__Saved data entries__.
- Opening Delimiter -

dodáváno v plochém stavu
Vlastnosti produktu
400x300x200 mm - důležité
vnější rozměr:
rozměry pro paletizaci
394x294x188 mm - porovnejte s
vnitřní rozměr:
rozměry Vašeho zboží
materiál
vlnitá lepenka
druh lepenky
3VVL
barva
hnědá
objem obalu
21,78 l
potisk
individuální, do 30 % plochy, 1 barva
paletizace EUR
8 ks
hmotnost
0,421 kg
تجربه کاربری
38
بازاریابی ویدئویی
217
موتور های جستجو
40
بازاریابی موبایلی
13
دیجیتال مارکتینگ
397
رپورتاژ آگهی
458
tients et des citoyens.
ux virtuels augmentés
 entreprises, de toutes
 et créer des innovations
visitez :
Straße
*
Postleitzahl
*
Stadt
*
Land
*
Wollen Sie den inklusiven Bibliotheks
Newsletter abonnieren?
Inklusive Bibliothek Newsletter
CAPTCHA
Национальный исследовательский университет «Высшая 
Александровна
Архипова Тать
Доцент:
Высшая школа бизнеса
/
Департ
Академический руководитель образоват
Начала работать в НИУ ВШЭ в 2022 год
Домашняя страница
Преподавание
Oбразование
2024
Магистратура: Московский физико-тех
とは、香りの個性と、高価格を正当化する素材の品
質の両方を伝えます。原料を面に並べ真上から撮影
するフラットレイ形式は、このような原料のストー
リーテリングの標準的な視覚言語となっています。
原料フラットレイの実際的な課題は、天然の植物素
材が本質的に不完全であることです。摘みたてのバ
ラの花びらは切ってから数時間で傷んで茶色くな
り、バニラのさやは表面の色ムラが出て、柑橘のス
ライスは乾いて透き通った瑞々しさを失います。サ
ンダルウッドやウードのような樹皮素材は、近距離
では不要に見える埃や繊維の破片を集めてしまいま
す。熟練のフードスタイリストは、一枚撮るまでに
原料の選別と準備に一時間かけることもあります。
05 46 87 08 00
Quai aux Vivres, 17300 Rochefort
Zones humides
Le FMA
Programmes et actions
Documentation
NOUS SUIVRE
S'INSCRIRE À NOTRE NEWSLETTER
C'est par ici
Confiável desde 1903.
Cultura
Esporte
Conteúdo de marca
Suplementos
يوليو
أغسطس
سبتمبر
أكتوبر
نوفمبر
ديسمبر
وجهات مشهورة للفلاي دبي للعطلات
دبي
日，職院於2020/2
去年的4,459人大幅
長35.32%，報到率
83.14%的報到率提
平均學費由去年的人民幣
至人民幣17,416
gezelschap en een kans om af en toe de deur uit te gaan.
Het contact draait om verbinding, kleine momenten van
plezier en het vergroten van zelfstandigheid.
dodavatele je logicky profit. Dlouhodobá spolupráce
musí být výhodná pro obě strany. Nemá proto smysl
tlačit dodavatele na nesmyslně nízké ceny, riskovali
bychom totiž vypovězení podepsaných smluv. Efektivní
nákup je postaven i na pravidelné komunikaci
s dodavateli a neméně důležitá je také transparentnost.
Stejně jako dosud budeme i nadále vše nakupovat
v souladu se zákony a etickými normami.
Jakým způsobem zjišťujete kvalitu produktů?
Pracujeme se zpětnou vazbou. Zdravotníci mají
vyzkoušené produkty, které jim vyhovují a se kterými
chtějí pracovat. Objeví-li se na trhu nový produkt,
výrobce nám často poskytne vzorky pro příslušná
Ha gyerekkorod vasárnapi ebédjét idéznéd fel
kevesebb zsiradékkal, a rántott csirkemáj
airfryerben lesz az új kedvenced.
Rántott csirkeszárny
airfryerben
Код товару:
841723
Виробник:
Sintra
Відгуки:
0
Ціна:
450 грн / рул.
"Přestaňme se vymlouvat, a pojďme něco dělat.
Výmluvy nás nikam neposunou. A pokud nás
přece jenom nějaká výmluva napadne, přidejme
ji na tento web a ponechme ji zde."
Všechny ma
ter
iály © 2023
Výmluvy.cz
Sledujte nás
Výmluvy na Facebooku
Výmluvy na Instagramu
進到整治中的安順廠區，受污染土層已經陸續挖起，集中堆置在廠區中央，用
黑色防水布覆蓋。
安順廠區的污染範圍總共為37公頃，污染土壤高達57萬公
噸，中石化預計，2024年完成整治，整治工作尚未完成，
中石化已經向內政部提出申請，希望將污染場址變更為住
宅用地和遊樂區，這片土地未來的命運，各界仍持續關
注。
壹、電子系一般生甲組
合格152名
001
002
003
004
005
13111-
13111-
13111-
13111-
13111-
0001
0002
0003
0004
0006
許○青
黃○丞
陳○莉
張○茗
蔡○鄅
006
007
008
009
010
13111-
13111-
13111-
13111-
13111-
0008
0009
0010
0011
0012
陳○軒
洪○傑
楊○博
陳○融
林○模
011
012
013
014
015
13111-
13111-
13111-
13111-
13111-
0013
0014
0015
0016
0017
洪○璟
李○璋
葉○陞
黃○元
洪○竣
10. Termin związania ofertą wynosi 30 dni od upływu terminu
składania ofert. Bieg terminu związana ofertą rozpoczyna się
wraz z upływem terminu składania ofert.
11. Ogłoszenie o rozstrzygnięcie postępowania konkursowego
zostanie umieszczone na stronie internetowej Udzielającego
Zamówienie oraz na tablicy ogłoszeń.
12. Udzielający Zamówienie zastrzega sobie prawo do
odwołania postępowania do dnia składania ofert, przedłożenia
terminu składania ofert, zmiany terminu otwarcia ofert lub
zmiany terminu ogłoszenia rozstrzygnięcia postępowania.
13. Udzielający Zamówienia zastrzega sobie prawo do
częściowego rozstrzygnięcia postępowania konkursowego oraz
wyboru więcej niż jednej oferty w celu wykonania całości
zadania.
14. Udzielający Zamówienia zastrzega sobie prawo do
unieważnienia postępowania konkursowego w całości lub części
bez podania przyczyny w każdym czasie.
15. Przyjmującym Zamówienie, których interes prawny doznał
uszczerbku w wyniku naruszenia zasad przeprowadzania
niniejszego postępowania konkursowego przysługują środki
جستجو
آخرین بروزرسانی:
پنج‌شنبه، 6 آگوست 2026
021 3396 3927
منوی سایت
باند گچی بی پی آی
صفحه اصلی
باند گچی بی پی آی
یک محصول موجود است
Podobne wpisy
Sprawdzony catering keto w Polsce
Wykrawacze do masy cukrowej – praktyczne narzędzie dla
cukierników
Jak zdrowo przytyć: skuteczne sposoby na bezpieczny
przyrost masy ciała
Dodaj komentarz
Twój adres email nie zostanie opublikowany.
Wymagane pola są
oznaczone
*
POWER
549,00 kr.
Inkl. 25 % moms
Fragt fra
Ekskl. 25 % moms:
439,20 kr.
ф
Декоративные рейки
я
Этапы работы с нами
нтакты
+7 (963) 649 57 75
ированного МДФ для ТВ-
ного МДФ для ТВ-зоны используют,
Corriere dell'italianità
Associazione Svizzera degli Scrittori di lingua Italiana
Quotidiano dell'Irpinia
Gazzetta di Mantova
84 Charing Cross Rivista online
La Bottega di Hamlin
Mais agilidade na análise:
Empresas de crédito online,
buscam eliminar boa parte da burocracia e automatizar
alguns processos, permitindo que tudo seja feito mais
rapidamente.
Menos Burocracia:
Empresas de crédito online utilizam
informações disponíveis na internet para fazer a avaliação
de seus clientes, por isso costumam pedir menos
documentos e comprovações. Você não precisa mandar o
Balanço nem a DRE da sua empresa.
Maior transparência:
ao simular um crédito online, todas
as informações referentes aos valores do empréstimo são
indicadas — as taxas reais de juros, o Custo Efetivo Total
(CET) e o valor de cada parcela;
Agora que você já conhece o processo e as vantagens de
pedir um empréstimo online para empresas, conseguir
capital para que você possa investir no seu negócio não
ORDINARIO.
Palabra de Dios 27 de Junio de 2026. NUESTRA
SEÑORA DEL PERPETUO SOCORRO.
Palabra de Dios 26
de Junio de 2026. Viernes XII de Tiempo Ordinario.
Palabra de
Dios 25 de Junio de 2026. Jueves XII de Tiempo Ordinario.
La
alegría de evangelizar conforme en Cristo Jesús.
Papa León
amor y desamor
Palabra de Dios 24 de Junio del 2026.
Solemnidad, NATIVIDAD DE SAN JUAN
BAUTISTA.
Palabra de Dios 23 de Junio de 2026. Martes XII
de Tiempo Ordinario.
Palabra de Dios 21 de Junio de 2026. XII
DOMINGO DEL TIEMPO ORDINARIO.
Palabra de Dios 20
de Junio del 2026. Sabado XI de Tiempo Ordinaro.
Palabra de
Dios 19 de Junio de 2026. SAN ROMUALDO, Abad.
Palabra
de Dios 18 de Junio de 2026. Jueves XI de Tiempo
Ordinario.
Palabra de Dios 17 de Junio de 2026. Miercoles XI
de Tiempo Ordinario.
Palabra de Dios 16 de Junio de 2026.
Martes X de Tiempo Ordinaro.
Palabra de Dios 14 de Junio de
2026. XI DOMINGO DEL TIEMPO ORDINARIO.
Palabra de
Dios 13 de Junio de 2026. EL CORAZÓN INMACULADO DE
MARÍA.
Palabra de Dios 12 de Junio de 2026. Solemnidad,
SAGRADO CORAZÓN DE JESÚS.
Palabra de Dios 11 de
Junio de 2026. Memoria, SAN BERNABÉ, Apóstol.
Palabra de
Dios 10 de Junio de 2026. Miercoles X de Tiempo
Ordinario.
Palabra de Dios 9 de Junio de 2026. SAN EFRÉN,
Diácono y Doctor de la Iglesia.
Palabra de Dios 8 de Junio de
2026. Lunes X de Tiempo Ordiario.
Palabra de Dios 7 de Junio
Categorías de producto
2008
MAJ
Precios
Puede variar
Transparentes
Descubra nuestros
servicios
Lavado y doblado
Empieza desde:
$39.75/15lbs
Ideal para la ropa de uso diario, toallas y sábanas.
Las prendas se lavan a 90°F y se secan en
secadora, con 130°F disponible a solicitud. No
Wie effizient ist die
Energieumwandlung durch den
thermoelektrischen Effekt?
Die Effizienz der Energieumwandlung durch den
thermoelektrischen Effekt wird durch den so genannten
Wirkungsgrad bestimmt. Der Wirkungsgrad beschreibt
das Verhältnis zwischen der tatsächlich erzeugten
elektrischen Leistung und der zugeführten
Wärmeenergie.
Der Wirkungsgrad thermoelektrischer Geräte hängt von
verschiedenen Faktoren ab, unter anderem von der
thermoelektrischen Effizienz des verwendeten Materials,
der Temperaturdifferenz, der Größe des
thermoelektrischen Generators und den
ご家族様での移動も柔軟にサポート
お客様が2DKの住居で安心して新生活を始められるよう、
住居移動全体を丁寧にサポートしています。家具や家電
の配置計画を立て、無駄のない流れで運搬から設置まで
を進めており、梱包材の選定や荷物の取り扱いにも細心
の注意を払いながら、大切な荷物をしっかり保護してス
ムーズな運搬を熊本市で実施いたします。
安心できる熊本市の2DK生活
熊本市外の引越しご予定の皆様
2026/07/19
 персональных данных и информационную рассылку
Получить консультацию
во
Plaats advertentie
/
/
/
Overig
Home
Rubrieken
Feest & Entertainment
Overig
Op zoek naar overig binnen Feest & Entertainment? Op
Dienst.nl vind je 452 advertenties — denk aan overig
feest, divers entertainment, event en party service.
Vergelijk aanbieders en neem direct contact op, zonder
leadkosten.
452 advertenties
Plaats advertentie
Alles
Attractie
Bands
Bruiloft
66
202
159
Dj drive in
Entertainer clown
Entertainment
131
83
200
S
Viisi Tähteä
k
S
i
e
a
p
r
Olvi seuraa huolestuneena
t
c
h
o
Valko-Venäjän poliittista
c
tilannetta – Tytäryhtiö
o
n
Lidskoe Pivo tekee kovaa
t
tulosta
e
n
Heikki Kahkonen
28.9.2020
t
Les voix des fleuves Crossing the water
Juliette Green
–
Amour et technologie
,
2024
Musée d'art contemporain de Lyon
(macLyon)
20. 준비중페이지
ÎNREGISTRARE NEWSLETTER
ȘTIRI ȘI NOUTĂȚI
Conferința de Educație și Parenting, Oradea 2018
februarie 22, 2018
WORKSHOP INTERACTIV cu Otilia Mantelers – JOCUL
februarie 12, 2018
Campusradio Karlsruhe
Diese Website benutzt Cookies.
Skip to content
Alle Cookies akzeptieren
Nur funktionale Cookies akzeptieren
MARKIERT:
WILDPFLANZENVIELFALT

- Closing Delimiter -

__Job__.
Looking at the entries above, say how many lines contain the word "online". Only the number is wanted.

__Solved exercise__.
5